- Provided text -
····················

DrPhil 07-17-2014 11:22 AM

Child plays at park while parent works....
 
Quote:

Originally Posted by Article
In South Carolina, a 46-year-old black woman has been arrested for letting her daughter play in a nearby park while trying to earn a living. "The mother, Debra Harrell, has been booked for unlawful conduct towards a child," a local TV station reports. "The incident report goes into great detail, even saying the mother confessed to leaving her nine-year-old daughter at a park while she went to work."

http://www.theatlantic.com/national/...-alone/374436/

My thoughts: They could have issued a warning and asked the parent if she needs help finding a community-based summer/after school program or child sitter. They didn't have to take the kid unless there was a history of neglect or abuse

What say you, GC?

Low D Flat 07-17-2014 11:28 AM

Exactly what you said.

Kevin 07-17-2014 11:33 AM

I disagree completely with the state's response. That's some stranger danger bullshit right there. This merited an investigation which should have resulted in no finding of neglect. Instead, the state has chosen to spend its finite resources to traumatize a family which did nothing wrong. At a time where we have such a high rate of childhood obesity, we should be happy when a child doesn't mind playing outside for several hours at a time.

I like how the article illustrated how irrational the state's response with this activity was as compared to having your children ride with you in the car.

DrPhil 07-17-2014 11:45 AM

I agree.

Was the state trying to avoid bad publicity (they got it, anyway) and doing a "better safe than sorry" approach?

irishpipes 07-17-2014 11:53 AM

Perhaps some of the $3.7 billion the government wants to spend on completely unaccompanied minors who aren't Americans could be used to help someone like this family.

Kevin 07-17-2014 12:03 PM

Quote:

Originally Posted by DrPhil (Post 2281477)
I agree.

Was the state trying to avoid bad publicity (they got it, anyway) and doing a "better safe than sorry" approach?

In my experience whether a pickup order is issued is most often decided by a poorly trained, minimally educated individual who has only a glancing bit of court oversight. In Oklahoma, the only burden the state has to make after the caseworker has made the individual determination to pick the kid up is whether that caseworker had a "suspicion" which was "reasonable" that abuse or neglect is happening.

I understand legislatures wanting to tip the scales in the direction of protecting children, but few of them understand how potent and dangerous the combination of a referral being made by someone with a bad agenda and a stupid caseworker can be nor how common a combination that actually is.

····················

- Extracted entries -
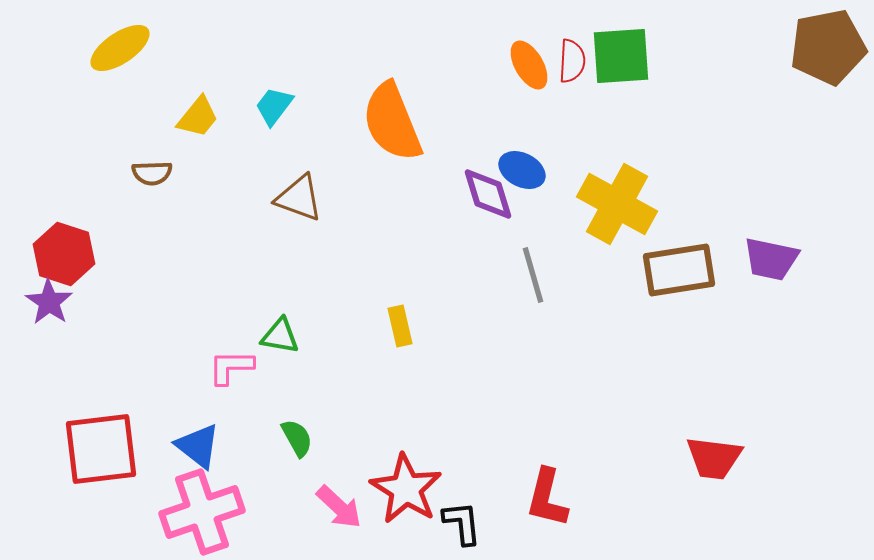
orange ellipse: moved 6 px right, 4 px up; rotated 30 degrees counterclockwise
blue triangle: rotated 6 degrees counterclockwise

····················

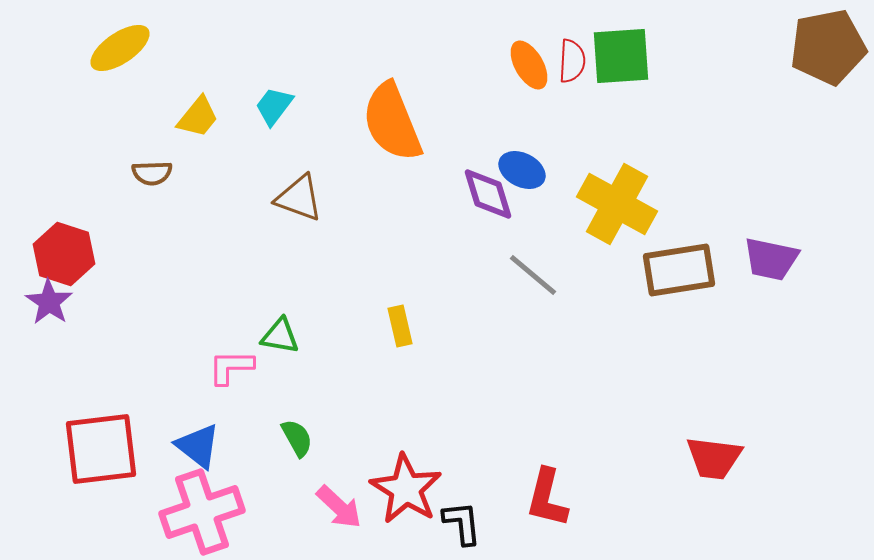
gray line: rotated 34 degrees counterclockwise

····················

- Exercises to complete -
1) Do these statements agree with the forum thread? (a) The girl left at the park was nine years old. (b) Low D Flat disagreed with DrPhil's view. (c) Kevin says that in Oklahoma the state only has to show the caseworker's suspicion of abuse or neglect was reasonable. Answer yes or no for each, quoting the words of the forum thread that decide it.
2) What posting times appear in the forum thread? List them all.
3) Continue the forum thread about the mother arrested over her daughter playing in the park, starting after its last post.

- Responses -
1)
(a) Yes: "leaving her nine-year-old daughter at a park while she went to work."
(b) No: "Exactly what you said."
(c) Yes: "the only burden the state has to make after the caseworker has made the individual determination to pick the kid up is whether that caseworker had a "suspicion" which was "reasonable" that abuse or neglect is happening."

2) 11:22 AM, 11:28 AM, 11:33 AM, 11:45 AM, 11:53 AM, 12:03 PM

3)
DrPhil 07-17-2014 12:14 PM

Quote:

Originally Posted by irishpipes (Post 2281478)
Perhaps some of the $3.7 billion the government wants to spend on completely unaccompanied minors who aren't Americans could be used to help someone like this family.

;) There are billions of other dollars to be scrutinized and redistributed.

Kevin 07-17-2014 01:19 PM

Quote:

Originally Posted by irishpipes (Post 2281478)
Perhaps some of the $3.7 billion the government wants to spend on completely unaccompanied minors who aren't Americans could be used to help someone like this family.

I'm questioning the relevance of this comment. The government spends money on all kinds of things. This story is about a child protective services worker who probably overreacted to a situation and has embarrassed herself and her agency.

You're talking about an entirely separate humanitarian crisis.

DrPhil 07-17-2014 01:32 PM

^^^ I agree.

Tax payers have a right to question where federal money is spent. However, it is a relative low percent of federal dollars being spent on children crossing the boarder. Much more state and federal dollars are spent on U.S. citizens. The question should be how the money is spent and other issues such as those discussed in that "baby born to a drug addict" thread.

33girl 07-17-2014 02:11 PM

Quite frankly, I think it's far more "abusive" (note quotes) to force a 9 year old to stare at a laptop all day sitting at McDonald's with all manner of skeeves popping in and out.

Oh and the nebby person who reported this needs a big old fish slap. Unless the girl looked neglected or appeared to be hurt, why is this your business?

TonyB06 07-17-2014 03:58 PM

The mom's in a tough situation but consistently leaving a child unspervised, even while holding down a daily
8-hour shift, is a problem. It's made even worse by leaving the child in a public space where who knows what could happen.

What if the child had been abducted or otherwise violated? Who wouldn't be saying "how could the child have (consistently) been left unsupervised?"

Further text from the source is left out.